● **Preguntas por responder**:
**1.** Reproduce literalmente el tramo del texto sobre mandalas que va desde "Hace años que" hasta "a 300–600 dpi.".
**2.** Según el texto sobre mandalas, ¿a qué resolución se escanea el boceto una vez repasado con rotulador?
**3.** Prosigue el texto sobre mandalas a partir de su última oración.

____ Texto mostrado

Hace años que me obsesionan los
mandalas y con el tiempo armé un flujo de trabajo que mezcla lo analógico y lo digital para que cualquiera pueda crear diseños listos para colorear.
Primero me gusta empezar con lo básico en papel: un compás, varios lápices, una regla y un papel grueso. Trazo un punto central y creo círculos concéntricos con el compás; eso me da las “capas” donde luego trabajo los motivos. Para conseguir simetría, divido el círculo en segmentos con una regla y un transportador (por ejemplo 12 o 16 partes). En cada sector repito formas —pétalos, triángulos, ondas— cuidando que las líneas clave coincidan al unirse: así el mandala mantiene ritmo visual. Me encanta usar plantillas de formas (círculos pequeños, media luna, estrellas) para acelerar y dar variedad. Cuando el boceto me convence, repaso con un rotulador de punta fina y escaneo a 300–600 dpi.
En lo digital suelo limpiar y editar el escaneo: uso un programa de edición o vectorial para trazar las líneas y asegurar que sean nítidas. Si prefiero partir directo en digital, aprovecho herramientas con función de simetría radial (muchas apps como Procreate, Krita o Inkscape lo permiten): dibujo un sector y la herramienta lo duplica rotando; es mágico para experimentar rápido. Trabajo en capas: una para el trazo base, otra para detalles y otra para texturas. Juego con distintos grosores de línea para que el resultado sea más amigable a la hora de colorear; las líneas principales suelen ser un poco más gruesas para que no se pierdan al imprimir.

________
____ Datos proporcionados

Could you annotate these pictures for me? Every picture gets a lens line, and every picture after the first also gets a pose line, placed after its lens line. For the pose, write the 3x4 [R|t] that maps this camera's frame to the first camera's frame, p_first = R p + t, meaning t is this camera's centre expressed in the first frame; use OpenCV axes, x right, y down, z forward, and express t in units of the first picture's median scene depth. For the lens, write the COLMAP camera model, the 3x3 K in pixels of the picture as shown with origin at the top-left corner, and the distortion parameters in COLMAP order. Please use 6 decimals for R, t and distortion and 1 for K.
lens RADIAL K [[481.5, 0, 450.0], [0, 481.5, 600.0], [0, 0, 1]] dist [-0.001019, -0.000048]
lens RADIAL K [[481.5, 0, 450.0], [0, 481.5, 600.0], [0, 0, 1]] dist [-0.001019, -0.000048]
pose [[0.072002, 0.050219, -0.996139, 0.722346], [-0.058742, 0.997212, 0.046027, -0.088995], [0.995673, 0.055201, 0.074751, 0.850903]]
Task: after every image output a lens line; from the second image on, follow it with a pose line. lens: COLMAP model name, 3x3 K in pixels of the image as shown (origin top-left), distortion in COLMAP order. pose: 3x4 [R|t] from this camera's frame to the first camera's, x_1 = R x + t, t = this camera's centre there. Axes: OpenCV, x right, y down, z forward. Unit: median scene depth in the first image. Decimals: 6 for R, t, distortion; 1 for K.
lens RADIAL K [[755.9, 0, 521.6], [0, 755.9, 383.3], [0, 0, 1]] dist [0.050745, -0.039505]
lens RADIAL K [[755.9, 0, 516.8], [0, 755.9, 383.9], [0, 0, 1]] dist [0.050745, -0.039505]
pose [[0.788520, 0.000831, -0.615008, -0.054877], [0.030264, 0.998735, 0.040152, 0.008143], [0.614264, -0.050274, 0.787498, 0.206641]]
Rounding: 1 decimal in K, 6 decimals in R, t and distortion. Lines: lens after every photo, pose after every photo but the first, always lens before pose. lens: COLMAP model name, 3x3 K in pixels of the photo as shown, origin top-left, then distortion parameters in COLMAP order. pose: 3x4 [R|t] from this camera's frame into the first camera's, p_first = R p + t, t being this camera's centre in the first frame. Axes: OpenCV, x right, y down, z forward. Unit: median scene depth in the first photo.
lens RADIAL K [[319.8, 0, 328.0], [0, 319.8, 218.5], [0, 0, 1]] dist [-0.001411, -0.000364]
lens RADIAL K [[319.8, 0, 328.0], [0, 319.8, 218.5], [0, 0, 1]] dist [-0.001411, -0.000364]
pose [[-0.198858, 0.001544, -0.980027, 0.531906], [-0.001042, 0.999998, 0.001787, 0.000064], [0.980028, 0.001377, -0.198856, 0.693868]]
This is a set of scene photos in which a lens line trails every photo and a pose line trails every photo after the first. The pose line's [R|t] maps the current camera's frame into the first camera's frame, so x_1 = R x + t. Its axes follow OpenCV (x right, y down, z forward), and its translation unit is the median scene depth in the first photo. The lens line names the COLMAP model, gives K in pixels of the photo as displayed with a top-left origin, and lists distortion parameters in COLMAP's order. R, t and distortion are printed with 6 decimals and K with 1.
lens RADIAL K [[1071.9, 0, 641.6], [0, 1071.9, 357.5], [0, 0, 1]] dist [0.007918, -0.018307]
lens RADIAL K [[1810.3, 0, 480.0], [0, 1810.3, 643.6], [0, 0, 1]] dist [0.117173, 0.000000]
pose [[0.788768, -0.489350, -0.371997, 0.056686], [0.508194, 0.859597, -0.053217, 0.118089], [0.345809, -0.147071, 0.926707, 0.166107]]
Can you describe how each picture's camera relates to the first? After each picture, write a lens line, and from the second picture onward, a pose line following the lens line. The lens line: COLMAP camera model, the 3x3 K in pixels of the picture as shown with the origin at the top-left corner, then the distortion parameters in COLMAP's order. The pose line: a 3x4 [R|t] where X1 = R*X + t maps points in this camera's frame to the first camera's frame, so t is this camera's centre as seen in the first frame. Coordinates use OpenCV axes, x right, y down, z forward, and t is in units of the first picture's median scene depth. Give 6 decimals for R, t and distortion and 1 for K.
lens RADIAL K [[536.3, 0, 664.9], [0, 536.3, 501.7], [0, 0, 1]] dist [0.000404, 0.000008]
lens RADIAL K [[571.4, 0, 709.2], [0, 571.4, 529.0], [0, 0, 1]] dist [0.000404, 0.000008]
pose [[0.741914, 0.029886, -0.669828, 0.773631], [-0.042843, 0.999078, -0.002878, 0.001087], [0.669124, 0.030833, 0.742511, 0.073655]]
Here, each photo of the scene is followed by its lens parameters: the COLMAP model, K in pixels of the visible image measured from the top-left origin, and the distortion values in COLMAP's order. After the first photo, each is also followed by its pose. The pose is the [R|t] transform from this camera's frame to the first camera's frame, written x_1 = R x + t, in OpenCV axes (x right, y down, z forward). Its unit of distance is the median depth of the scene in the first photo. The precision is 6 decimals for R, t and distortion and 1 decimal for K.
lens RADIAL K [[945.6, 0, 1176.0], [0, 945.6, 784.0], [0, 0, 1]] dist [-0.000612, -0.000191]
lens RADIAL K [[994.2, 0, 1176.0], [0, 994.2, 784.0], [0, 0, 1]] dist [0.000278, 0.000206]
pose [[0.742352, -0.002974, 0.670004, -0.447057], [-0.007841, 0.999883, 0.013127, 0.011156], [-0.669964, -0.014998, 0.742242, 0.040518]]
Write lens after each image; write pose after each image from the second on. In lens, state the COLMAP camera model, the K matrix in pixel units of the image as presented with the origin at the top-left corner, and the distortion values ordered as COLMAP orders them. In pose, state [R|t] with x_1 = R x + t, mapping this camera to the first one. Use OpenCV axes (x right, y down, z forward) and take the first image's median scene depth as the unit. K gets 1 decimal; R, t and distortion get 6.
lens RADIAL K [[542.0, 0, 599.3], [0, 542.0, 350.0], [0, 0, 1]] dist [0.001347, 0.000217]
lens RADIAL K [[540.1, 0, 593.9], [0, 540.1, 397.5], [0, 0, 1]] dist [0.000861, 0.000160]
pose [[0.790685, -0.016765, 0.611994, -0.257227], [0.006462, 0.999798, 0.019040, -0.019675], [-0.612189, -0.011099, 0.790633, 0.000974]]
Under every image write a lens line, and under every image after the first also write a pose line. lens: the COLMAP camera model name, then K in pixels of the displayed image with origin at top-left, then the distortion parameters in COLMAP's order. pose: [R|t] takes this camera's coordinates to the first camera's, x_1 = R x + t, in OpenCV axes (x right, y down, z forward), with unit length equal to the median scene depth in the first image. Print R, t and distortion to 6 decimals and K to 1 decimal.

________

● **Respuestas a tareas**:
**1.**
Hace años que me obsesionan los
mandalas y con el tiempo armé un flujo de trabajo que mezcla lo analógico y lo digital para que cualquiera pueda crear diseños listos para colorear.
Primero me gusta empezar con lo básico en papel: un compás, varios lápices, una regla y un papel grueso. Trazo un punto central y creo círculos concéntricos con el compás; eso me da las “capas” donde luego trabajo los motivos. Para conseguir simetría, divido el círculo en segmentos con una regla y un transportador (por ejemplo 12 o 16 partes). En cada sector repito formas —pétalos, triángulos, ondas— cuidando que las líneas clave coincidan al unirse: así el mandala mantiene ritmo visual. Me encanta usar plantillas de formas (círculos pequeños, media luna, estrellas) para acelerar y dar variedad. Cuando el boceto me convence, repaso con un rotulador de punta fina y escaneo a 300–600 dpi.

**2.** A una resolución de entre 300 y 600 dpi.

**3.**
Para exportar, guardo en formato PDF o SVG si quiero mantener la escala, y en PNG a 300 dpi para impresiones caseras. Antes de publicar o imprimir hago una prueba en papel: a veces hay detalles muy finos que desaparecen al escalar. También me gusta crear versiones con espacios más abiertos para quienes usan marcadores, y versiones con más insumos para quienes prefieren lápices. Al final, lo que más disfruto es jugar con motivos culturales y geométricos, mezclar texturas y dejar pequeños huecos para que quien colorea ponga su sello. Cada mandala tiene su propio ritmo y es bonito ver cómo una idea simple puede volverse una pieza lista para relajarse coloreando.